§ **Work required**:
Can you render the entries as a Markdown table with the columns Row and Content, giving each line a number and its text? Begin at the line that contains "class: Magnoliopsida", go through the end of the entries, and leave out blank lines.

=====

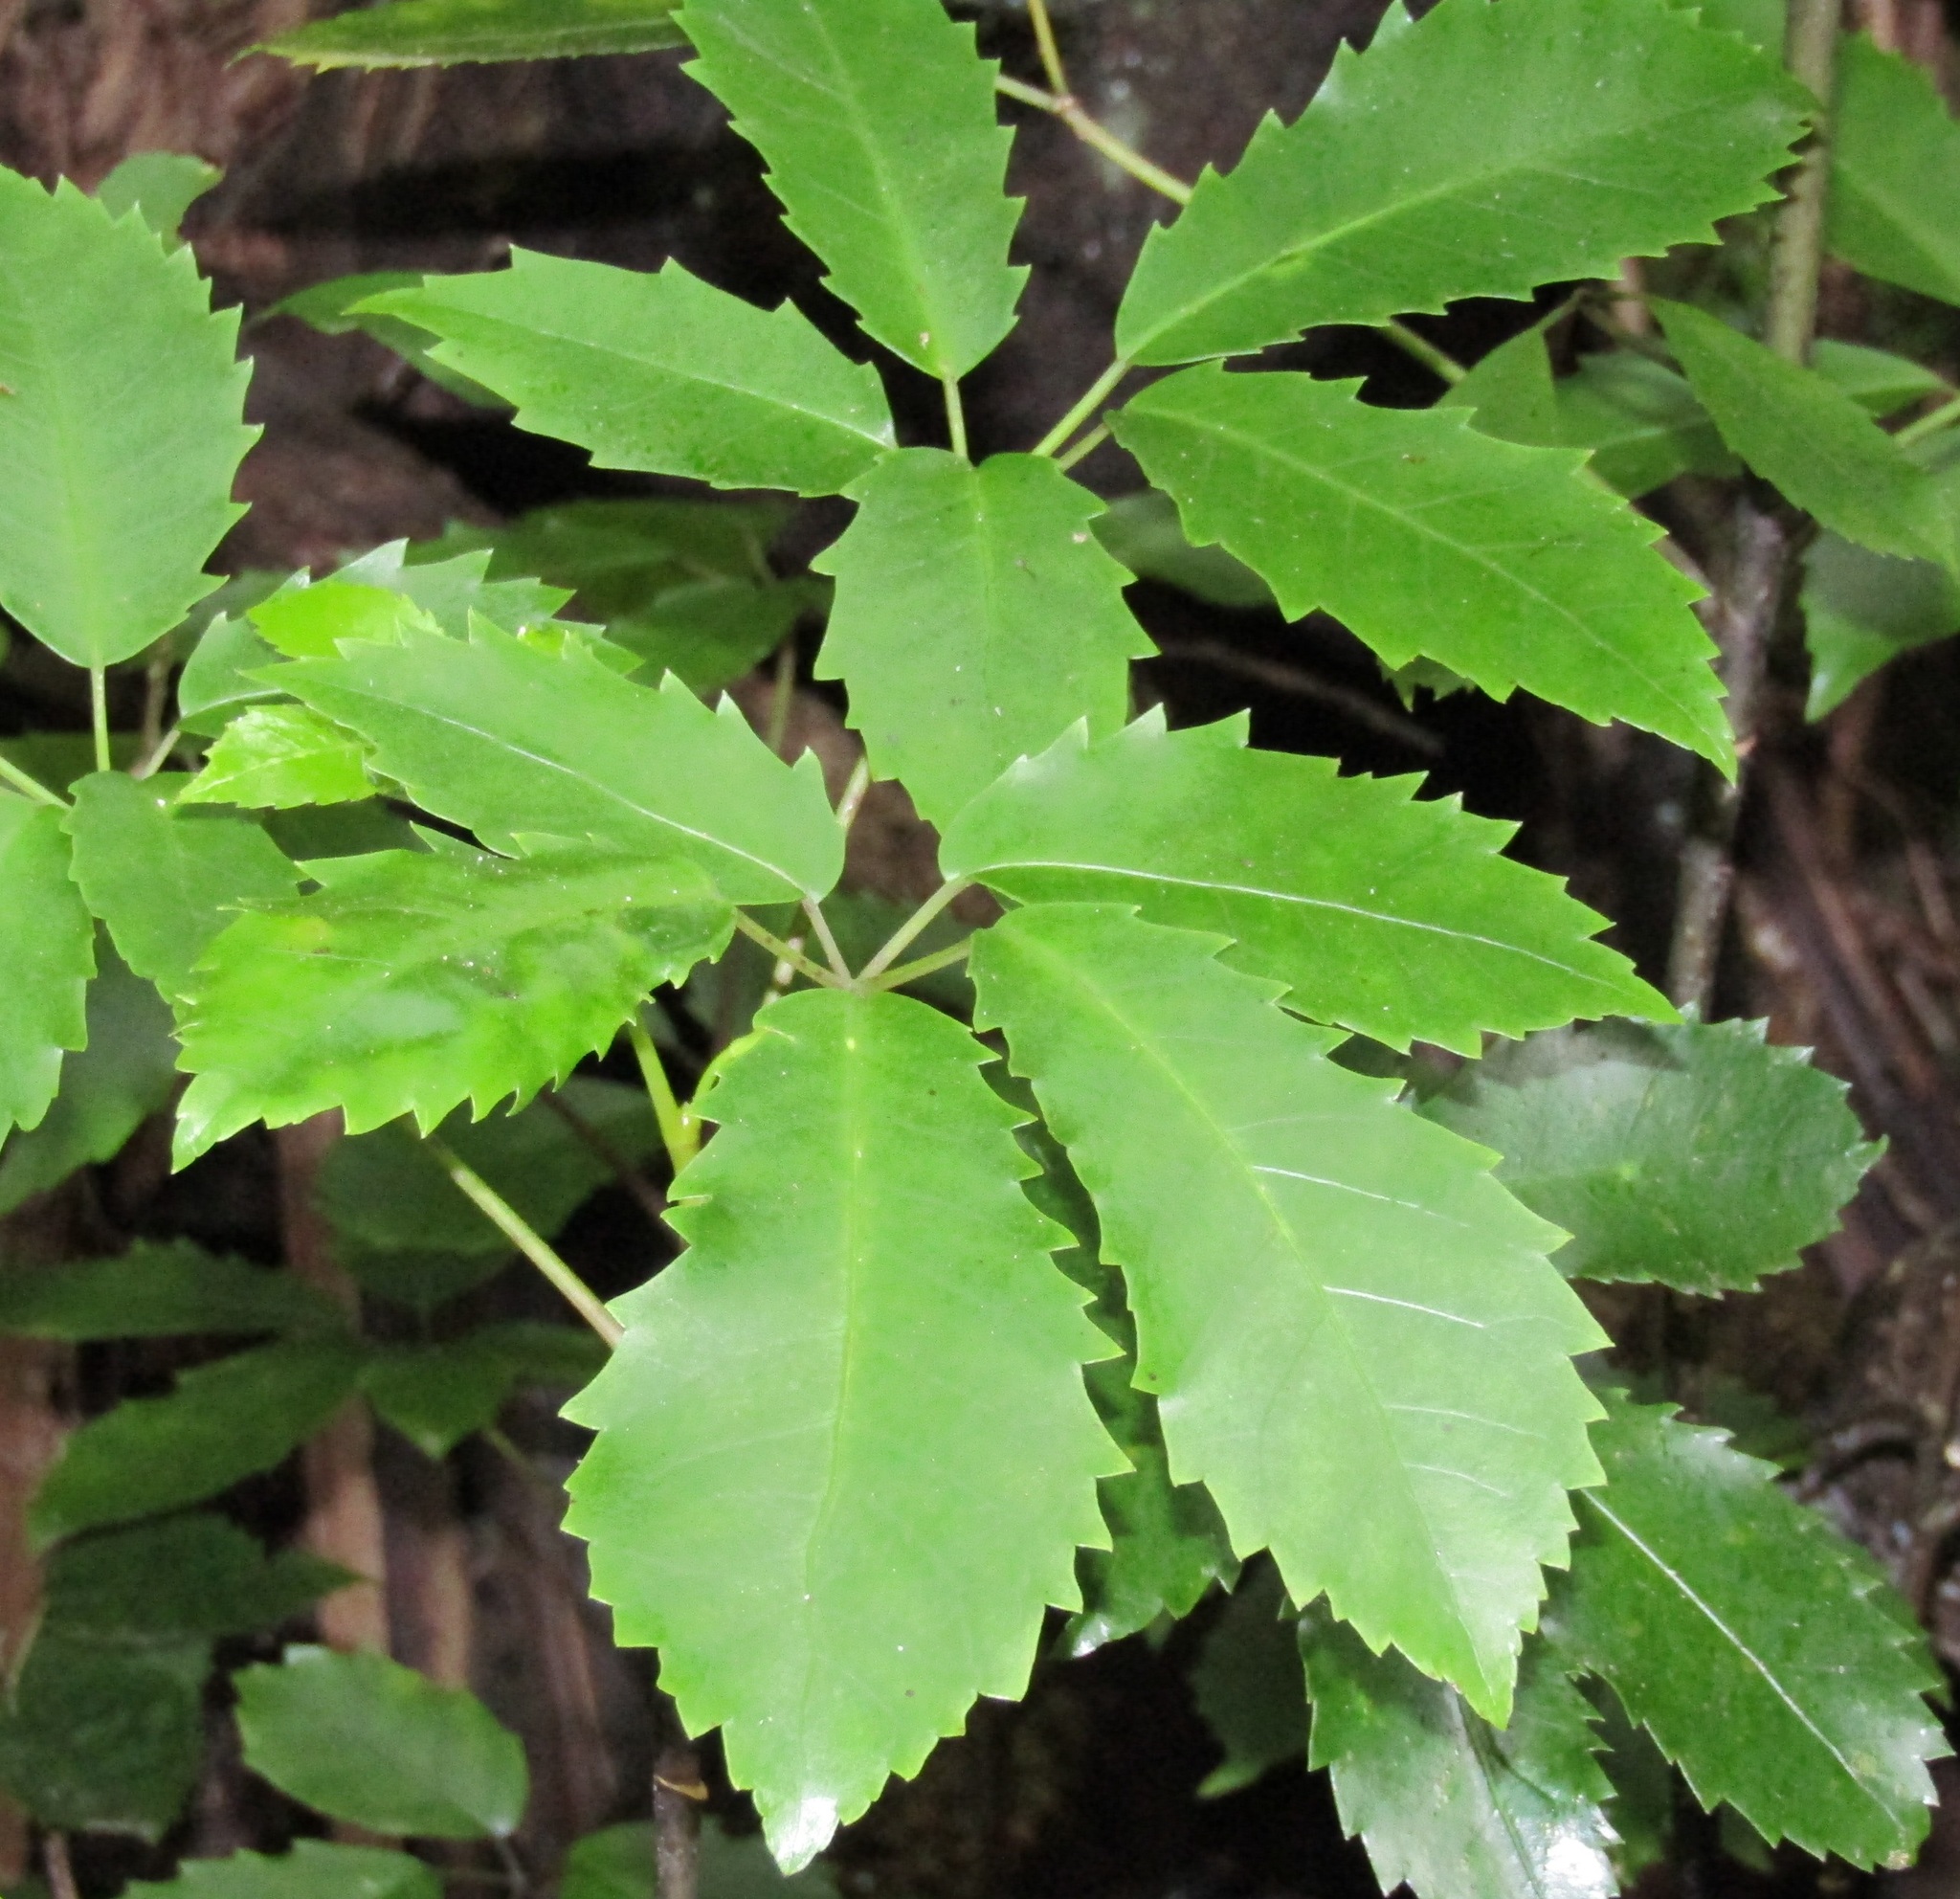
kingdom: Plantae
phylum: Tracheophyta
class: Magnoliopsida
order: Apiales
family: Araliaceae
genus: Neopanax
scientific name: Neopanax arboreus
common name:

=====

§ **Reply**:
| Row | Content |
|---|---|
| 1 | class: Magnoliopsida |
| 2 | order: Apiales |
| 3 | family: Araliaceae |
| 4 | genus: Neopanax |
| 5 | scientific name: Neopanax arboreus |
| 6 | common name: |